Asphalt is primarily used as asphalt concrete. Asphalt concrete is the technical term for the roads and highways you drive on everyday. It makes up more than 85 percent of the asphalt utilized in the US. Asphalt concrete is typically made up of aggregates and bitumen, usually at a 95 to 5 percent ratio. There are more than 4,000 asphalt concrete plants alone throughout America, making it one of the most used and produced building material in the country. Asphalt is used for more than just roads, but it’s primary use has been the same for decades.

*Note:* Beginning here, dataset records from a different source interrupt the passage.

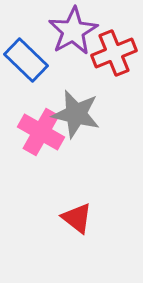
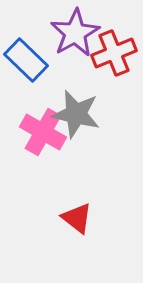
purple star: moved 2 px right, 2 px down
pink cross: moved 2 px right
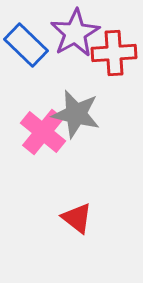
red cross: rotated 18 degrees clockwise
blue rectangle: moved 15 px up
pink cross: rotated 9 degrees clockwise
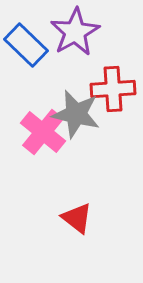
purple star: moved 1 px up
red cross: moved 1 px left, 36 px down
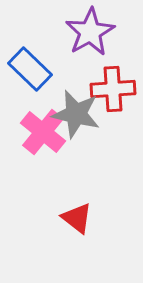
purple star: moved 15 px right
blue rectangle: moved 4 px right, 24 px down
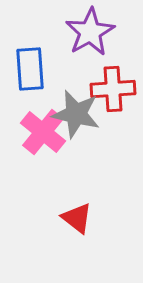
blue rectangle: rotated 42 degrees clockwise
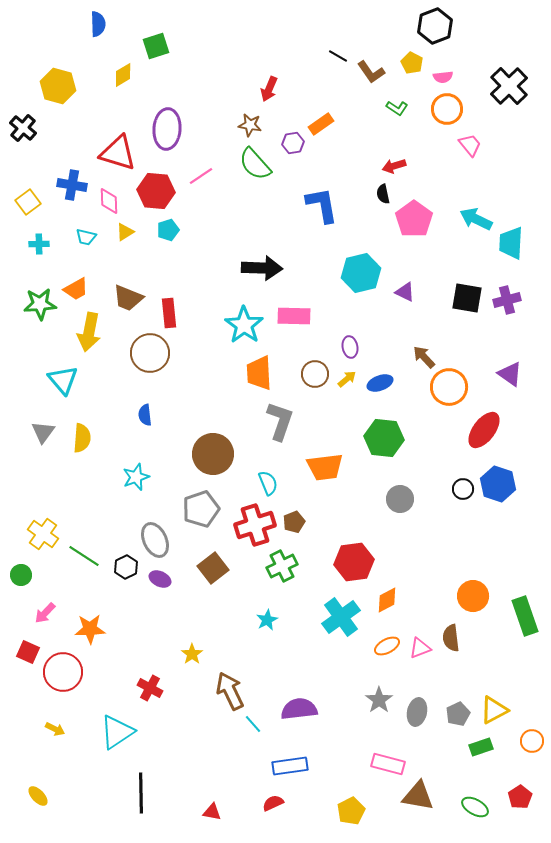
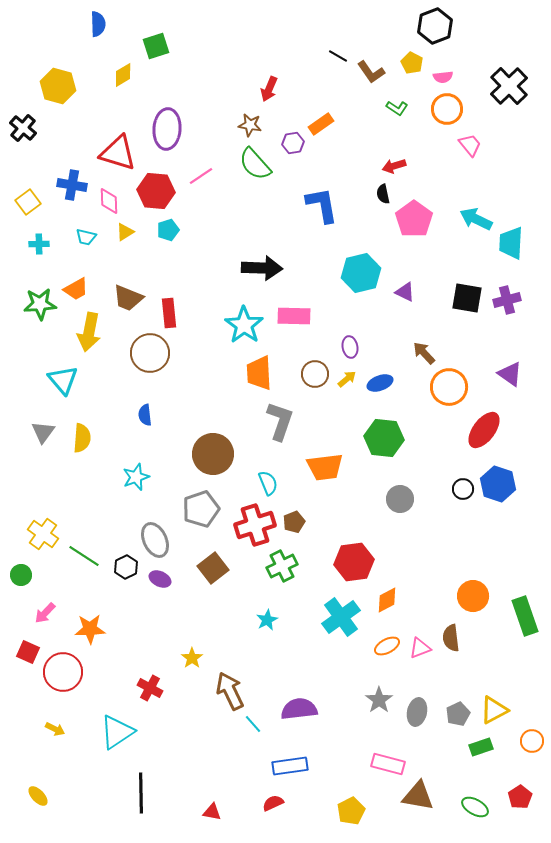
brown arrow at (424, 357): moved 4 px up
yellow star at (192, 654): moved 4 px down
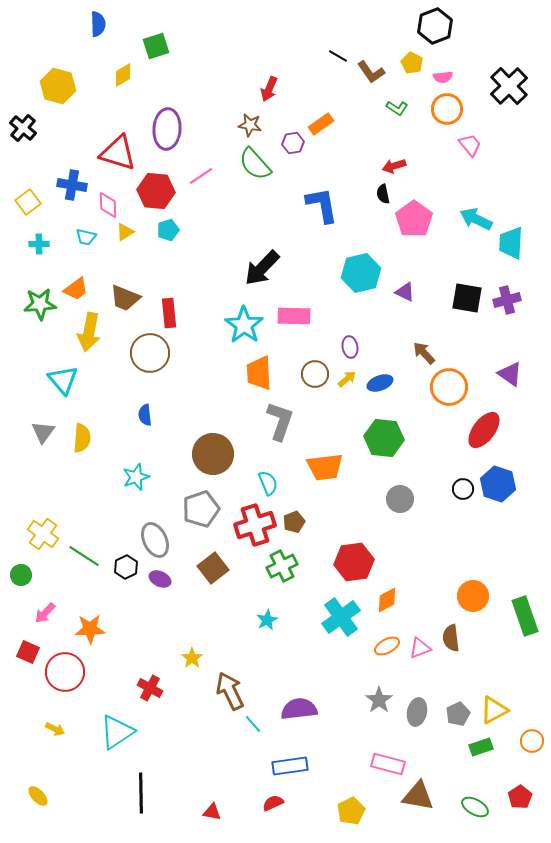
pink diamond at (109, 201): moved 1 px left, 4 px down
black arrow at (262, 268): rotated 132 degrees clockwise
orange trapezoid at (76, 289): rotated 8 degrees counterclockwise
brown trapezoid at (128, 298): moved 3 px left
red circle at (63, 672): moved 2 px right
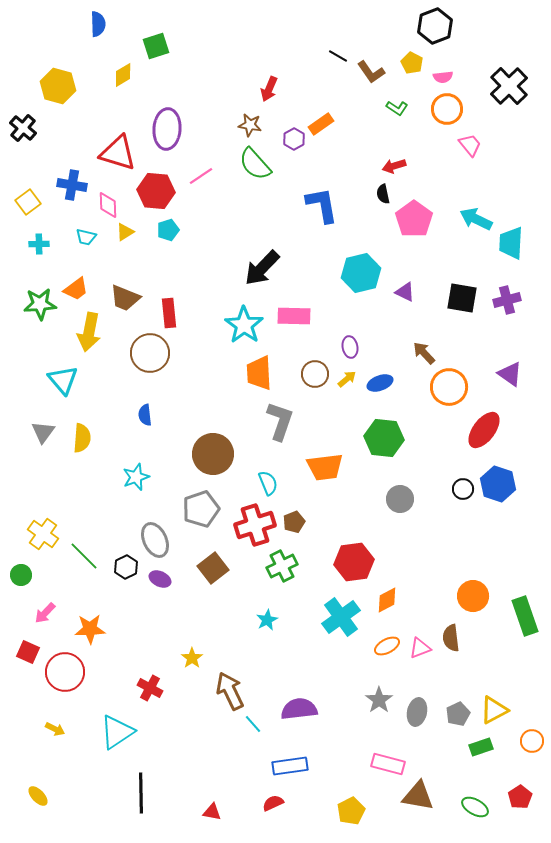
purple hexagon at (293, 143): moved 1 px right, 4 px up; rotated 20 degrees counterclockwise
black square at (467, 298): moved 5 px left
green line at (84, 556): rotated 12 degrees clockwise
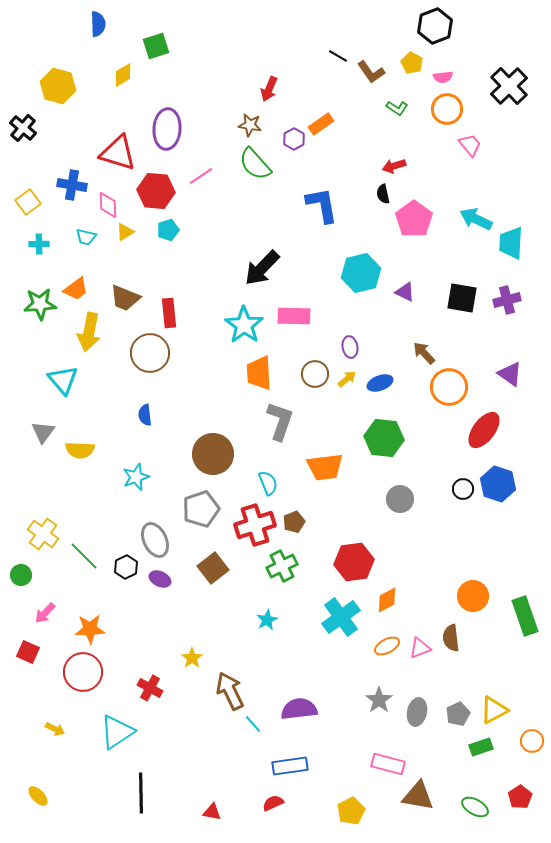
yellow semicircle at (82, 438): moved 2 px left, 12 px down; rotated 88 degrees clockwise
red circle at (65, 672): moved 18 px right
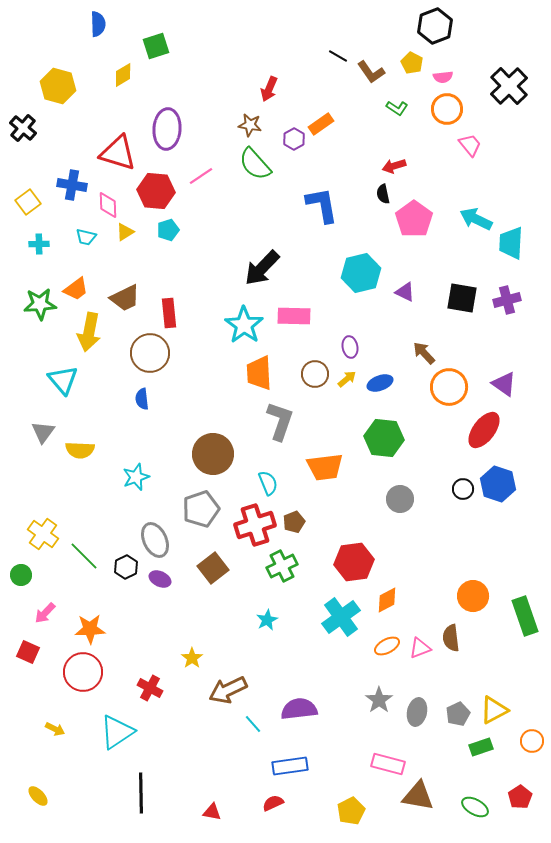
brown trapezoid at (125, 298): rotated 48 degrees counterclockwise
purple triangle at (510, 374): moved 6 px left, 10 px down
blue semicircle at (145, 415): moved 3 px left, 16 px up
brown arrow at (230, 691): moved 2 px left, 1 px up; rotated 90 degrees counterclockwise
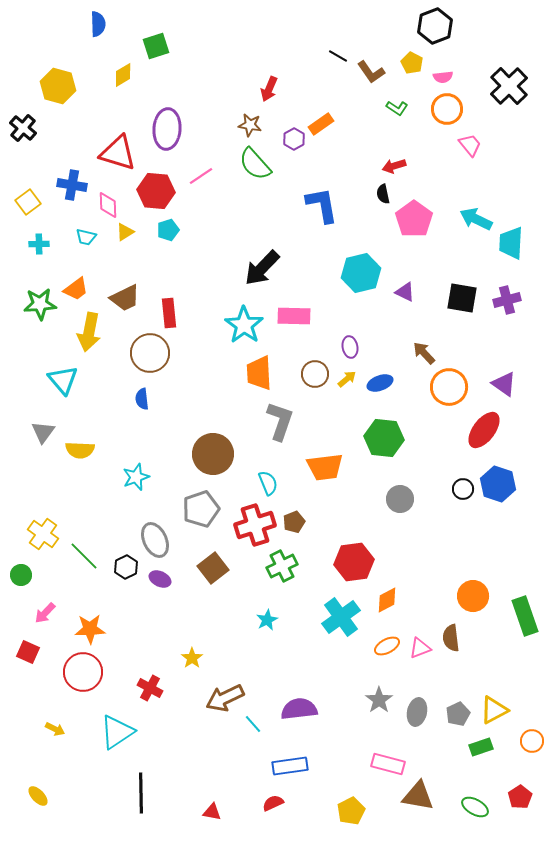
brown arrow at (228, 690): moved 3 px left, 8 px down
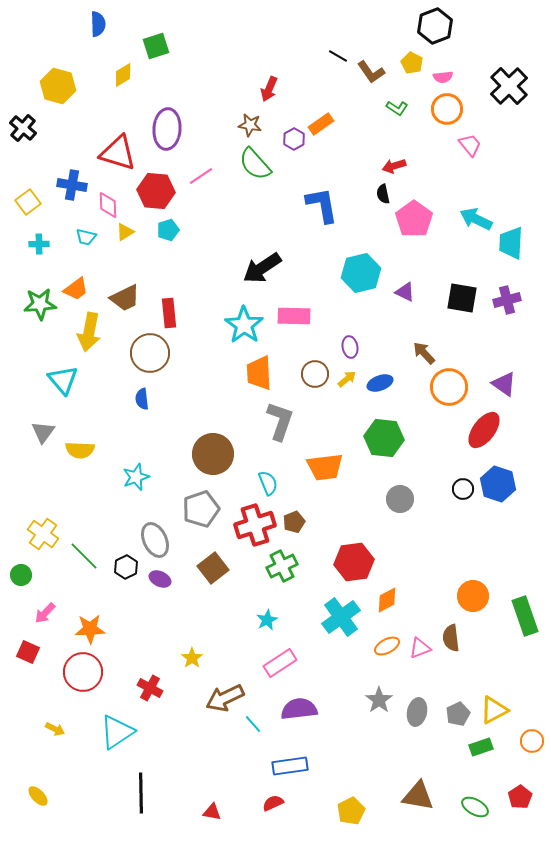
black arrow at (262, 268): rotated 12 degrees clockwise
pink rectangle at (388, 764): moved 108 px left, 101 px up; rotated 48 degrees counterclockwise
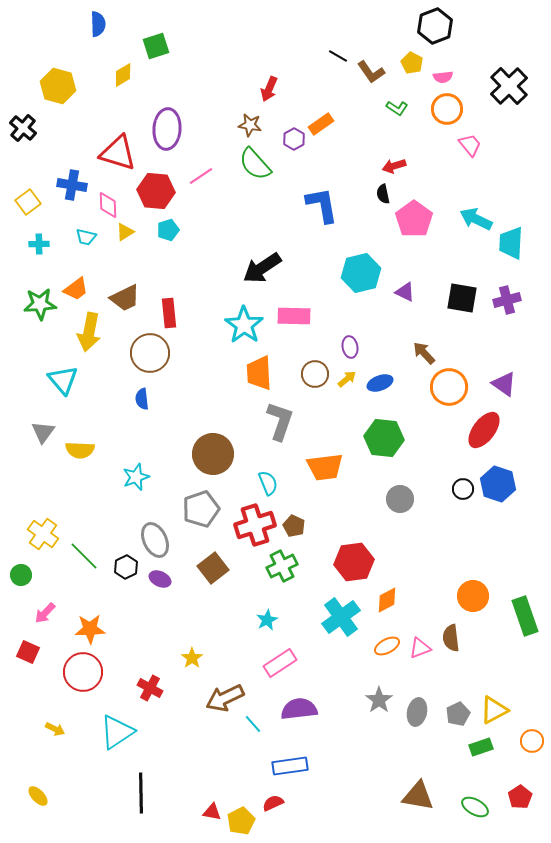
brown pentagon at (294, 522): moved 4 px down; rotated 25 degrees counterclockwise
yellow pentagon at (351, 811): moved 110 px left, 10 px down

One thing about asphalt concrete many consumers or drivers might not know is that it’s the most recycled material in America. Most asphalt concrete is made out of reused materials from older asphalt projects, along with reclaimed asphalt when a road is broken up. Once the material is reheated, remixed and reset, it’s as good as new and can be used in roads, highways and driveways anywhere. More than 99 percent of highway asphalt removed from a road is reused somewhere in the continental United States.
Asphalt is part of everyone’s daily life whether they realize it or not. Most people walk, drive or ride to and fro without thinking about what makes that possible under their feet. Without asphalt, life could be much rougher getting from here and there, and thanks to asphalt concrete, we can get to places without a bumpy ride. The next time you drive, take a moment to appreciate asphalt, because without it, your commute would be much more interesting and rocky.
Asphalt concrete, also known as blacktop or pavement, is a type of composite material used in everything from roads to parking lots to airport landing strips. It’s asphalt, mixed together with an aggregate, usually mineral in base. Once bound, it can be laid in a variety of layers, compacted and then used as a surface to drive and walk on. Depending on the type of asphalt concrete mixed and laid, anything from a jumbo jet to a pedestrian weight load can be handled.
More About Asphalt Concrete
The term itself, asphalt concrete, is primarily used by engineers when documenting different scenarios and building techniques. Many contractors shy away from the term, using concrete or asphalt terminology instead. In construction, concrete is often meant to refer to a composite material and aggregate mixed with a binder. Asphalt concrete is rarely denoted as “AC” for short, mostly because that can also refer to asphalt cement or asphalt content which can cause issues on construction site.
You may be asking yourself what’s the difference between concrete, asphalt and asphalt concrete. Asphalt concrete typically produces less noise when driven on than traditional asphalt or concrete products; it also is less noisy than products that create a chip seal surface. What does that mean for the average driver or pedestrian? Honestly, probably nothing. When was the last time you associated the type of road or highway with the type of concrete or asphalt used?
Depending on the type of project, one type of concrete or asphalt or combination of the two might be better than the other. Work with your contractor to determine the best type of concrete to use for the project. They can tell you exactly what you need, how much you’ll need and what it’ll cost before the project begins so you can make the best decision.
Working with your contractor is the best way to find out what concrete-based product will work the best for your project. If you think you know what will work, confirm it with a concrete professional to ensure you’re getting the best asphalt concrete product that will last long into the future.